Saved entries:
=== Begin Enclosure ===

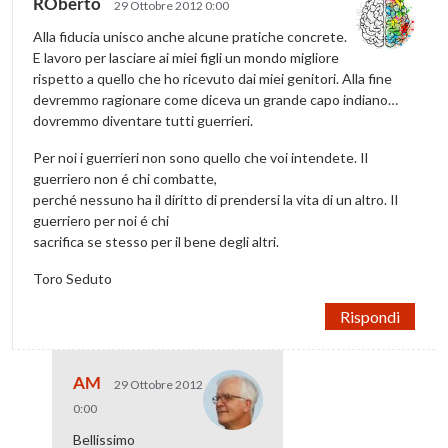
ROberto
29 Ottobre 2012 0:00
Alla fiducia unisco anche alcune pratiche concrete.
E lavoro per lasciare ai miei figli un mondo migliore
rispetto a quello che ho ricevuto dai miei genitori. Alla fine
devremmo ragionare come diceva un grande capo indiano…
dovremmo diventare tutti guerrieri.
Per noi i guerrieri non sono quello che voi intendete. Il
guerriero non é chi combatte,
perché nessuno ha il diritto di prendersi la vita di un altro. Il
guerriero per noi é chi
sacrifica se stesso per il bene degli altri.
Toro Seduto
Rispondi
AM
29 Ottobre 2012
0:00
Bellissimo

=== End Enclosure ===

Rewrite these lines, replacing every "guerriero" with "soldato" and keeping everything else the same. Leave the pictures out.

ROberto
29 Ottobre 2012 0:00
Alla fiducia unisco anche alcune pratiche concrete.
E lavoro per lasciare ai miei figli un mondo migliore
rispetto a quello che ho ricevuto dai miei genitori. Alla fine
devremmo ragionare come diceva un grande capo indiano…
dovremmo diventare tutti guerrieri.
Per noi i guerrieri non sono quello che voi intendete. Il
soldato non é chi combatte,
perché nessuno ha il diritto di prendersi la vita di un altro. Il
soldato per noi é chi
sacrifica se stesso per il bene degli altri.
Toro Seduto
Rispondi
AM
29 Ottobre 2012
0:00
Bellissimo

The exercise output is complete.